▸ **THE DATA**:
---------------

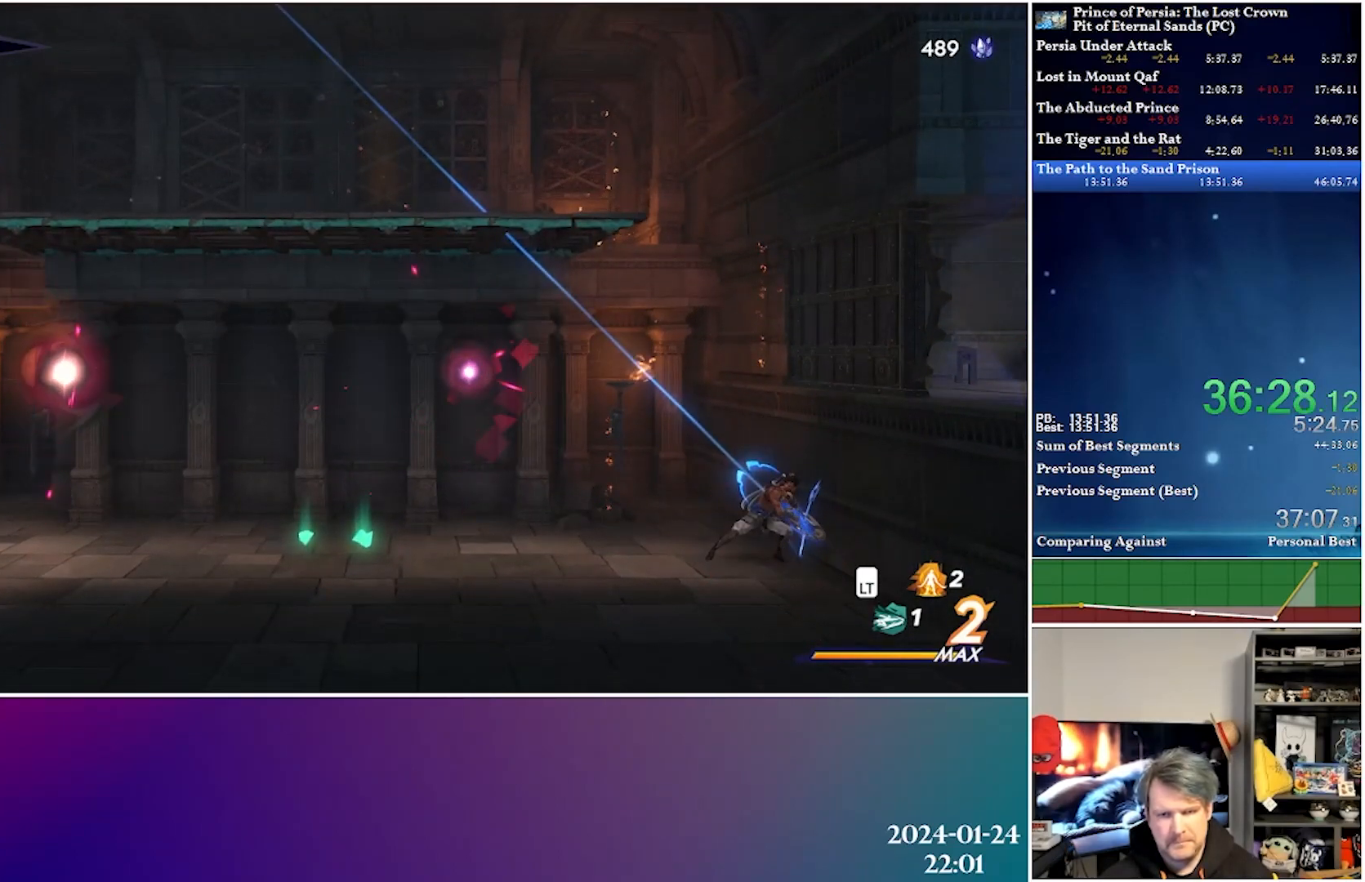
{"buttons": ["Y", "DPAD_LEFT"], "left_stick": "center", "right_stick": "center", "events": [[450, "DPAD_UP", "up"]]}
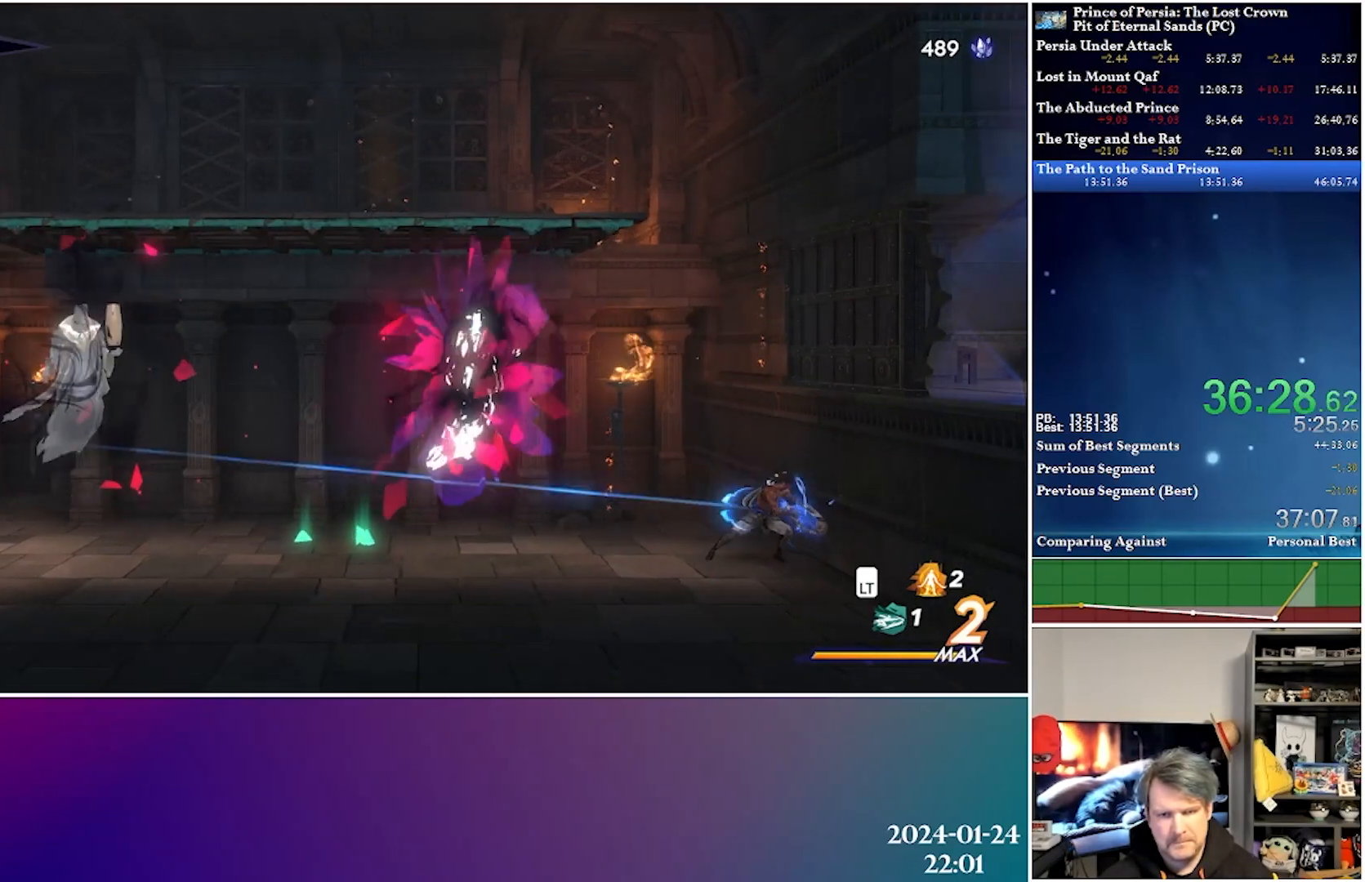
{"buttons": ["DPAD_LEFT"], "left_stick": "center", "right_stick": "center", "events": [[33, "Y", "up"]]}
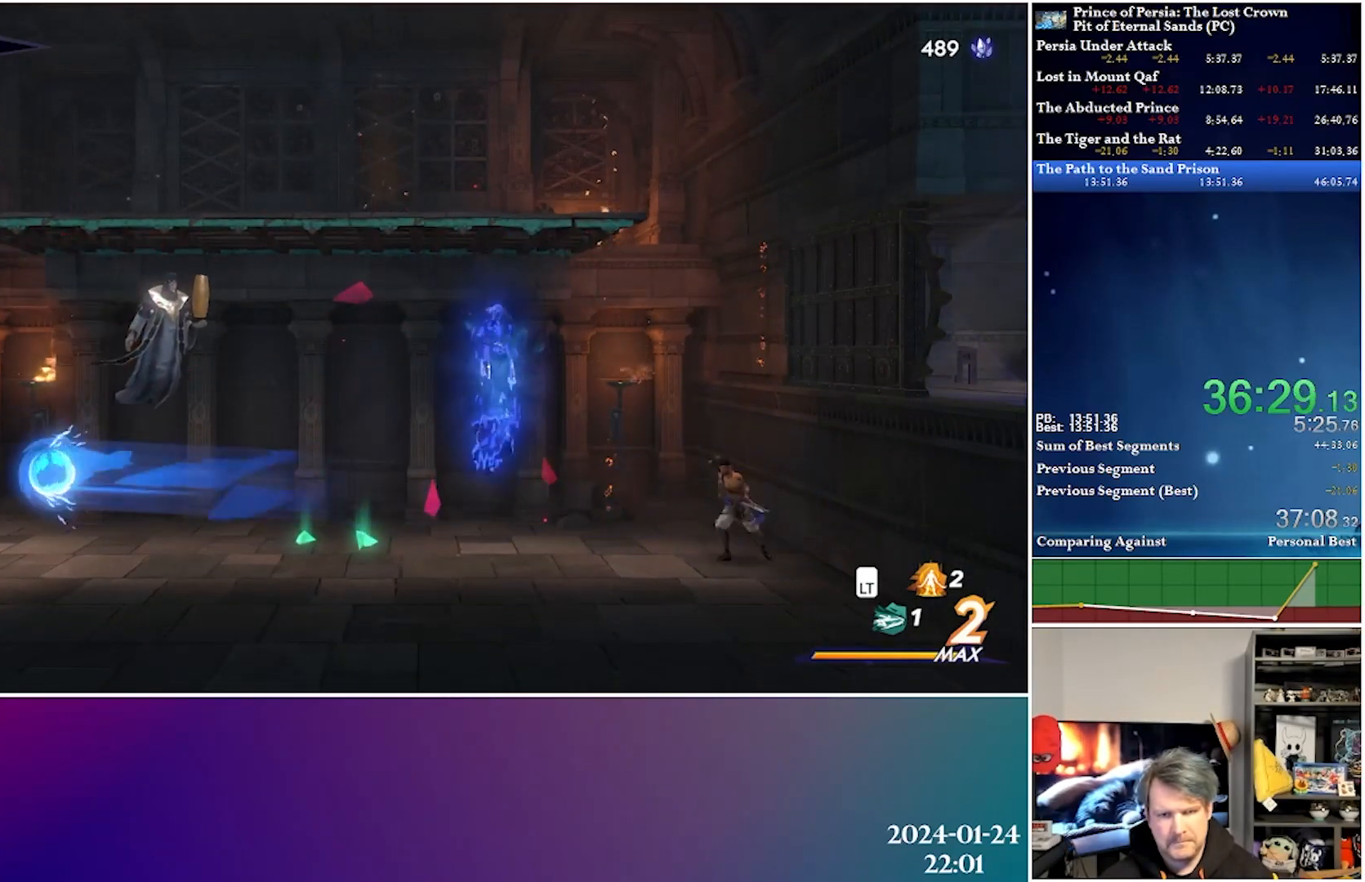
{"buttons": ["X", "DPAD_LEFT"], "left_stick": "center", "right_stick": "center", "events": [[83, "A", "down"], [300, "A", "up"], [417, "X", "down"]]}
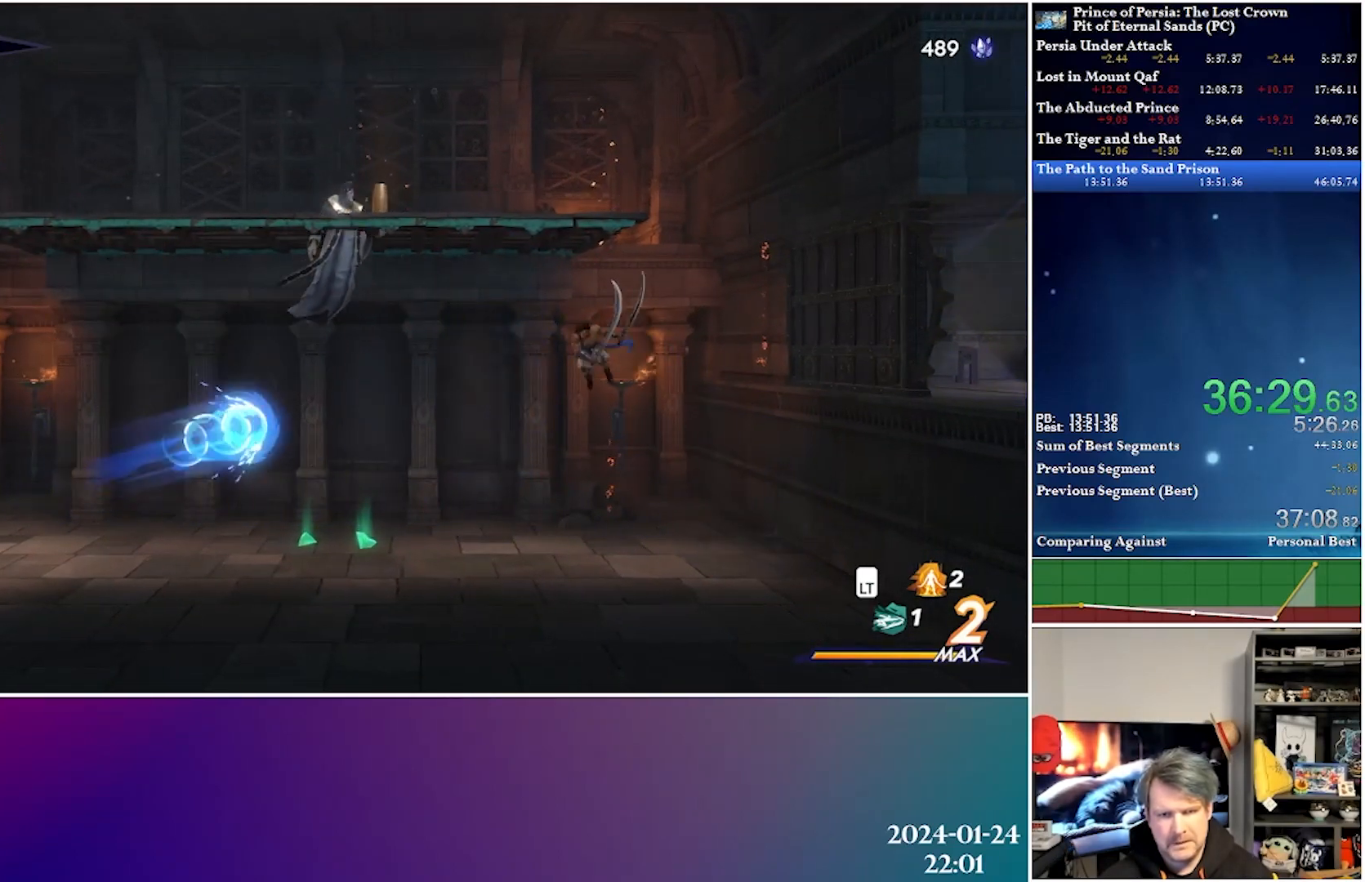
{"buttons": [], "left_stick": "center", "right_stick": "center", "events": [[50, "X", "up"], [133, "X", "down"], [150, "DPAD_LEFT", "up"], [233, "X", "up"], [317, "X", "down"], [433, "X", "up"]]}
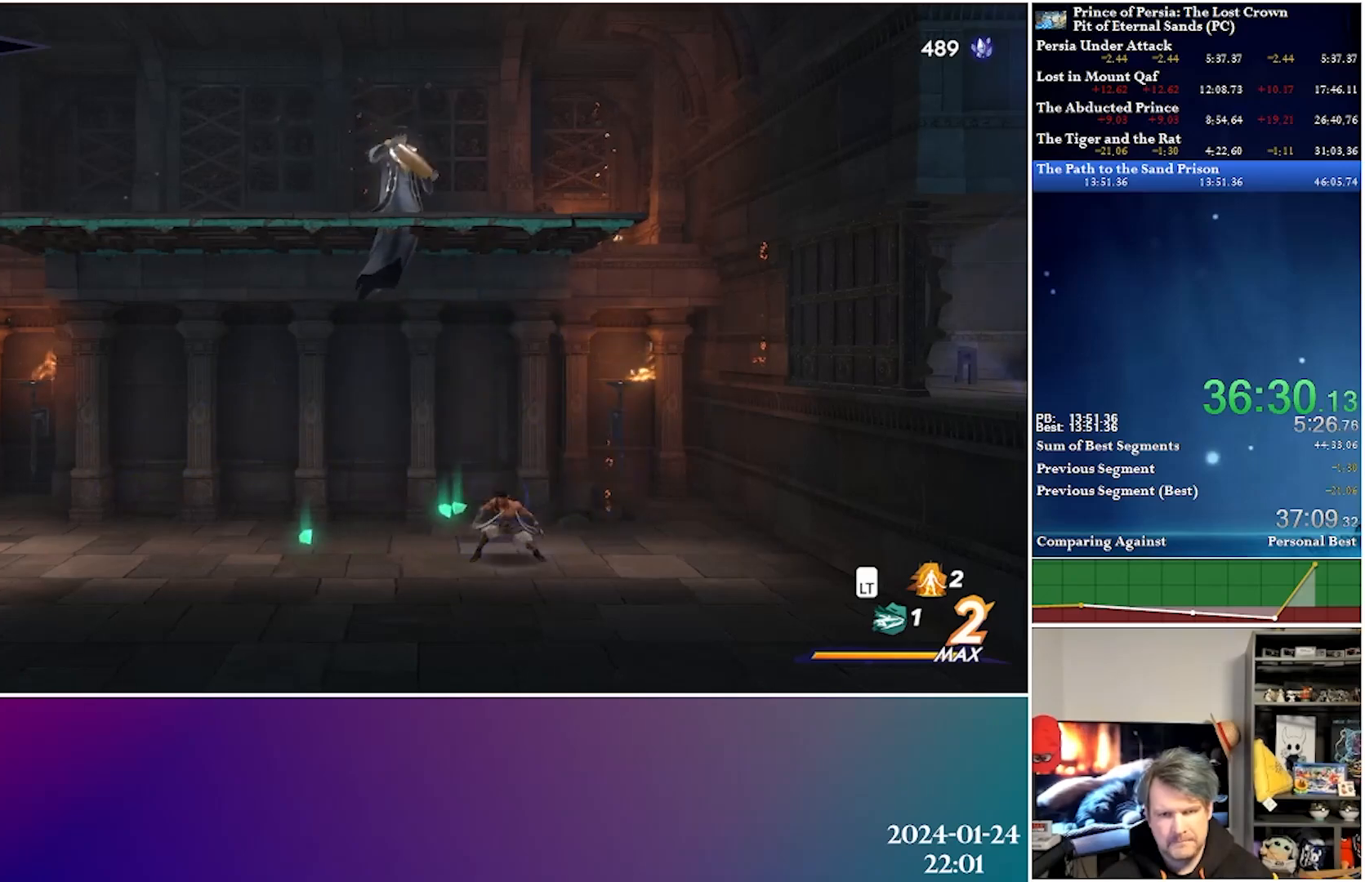
{"buttons": ["X", "DPAD_LEFT"], "left_stick": "center", "right_stick": "center", "events": [[233, "DPAD_LEFT", "down"], [267, "A", "down"], [267, "DPAD_UP", "down"], [300, "DPAD_LEFT", "up"], [400, "DPAD_LEFT", "down"], [433, "DPAD_UP", "up"], [467, "X", "down"], [500, "A", "up"]]}
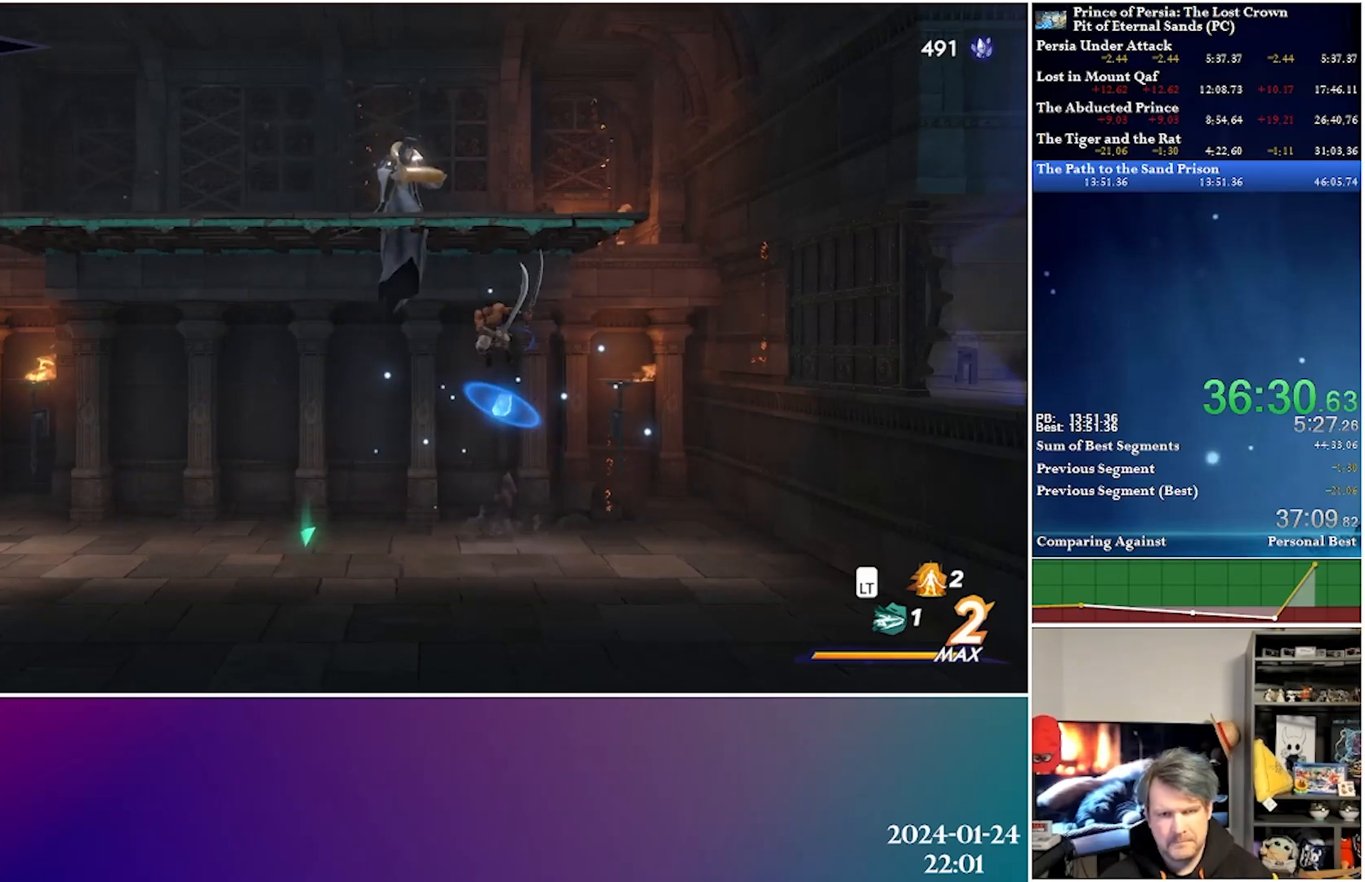
{"buttons": ["X", "DPAD_LEFT"], "left_stick": "center", "right_stick": "center", "events": [[67, "DPAD_LEFT", "up"], [83, "X", "up"], [117, "X", "down"], [217, "X", "up"], [283, "X", "down"], [367, "X", "up"], [450, "X", "down"], [467, "DPAD_LEFT", "down"]]}
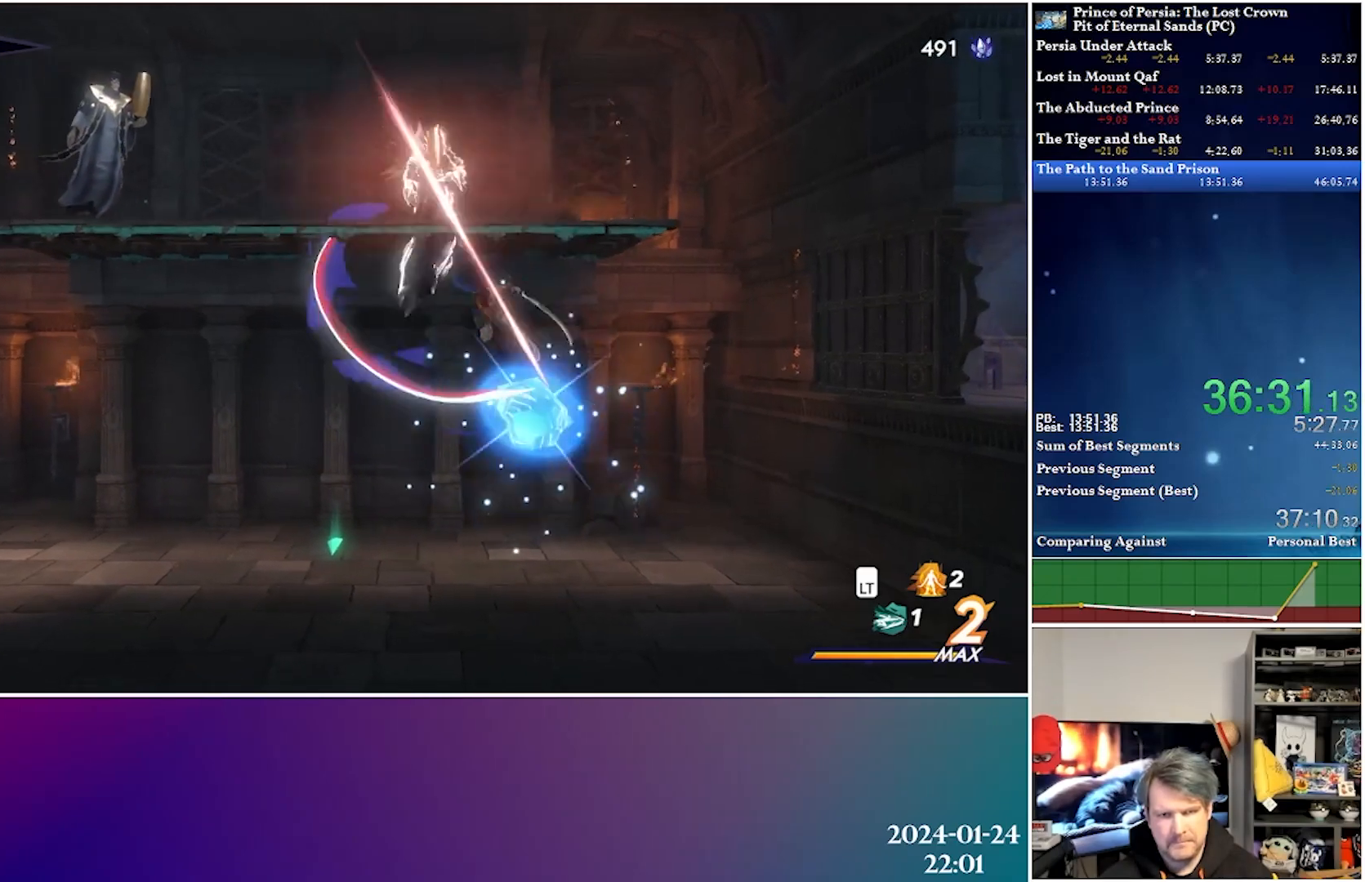
{"buttons": ["DPAD_LEFT"], "left_stick": "center", "right_stick": "center", "events": [[50, "X", "up"], [117, "X", "down"], [183, "X", "up"], [217, "R2", "down"], [383, "R2", "up"]]}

---------------

▸ **WHAT IS NEEDED**:
Determine how many lines in the listing above hold the string "down", then write only the number.

▸ **EXPECTED OUTPUT**:
5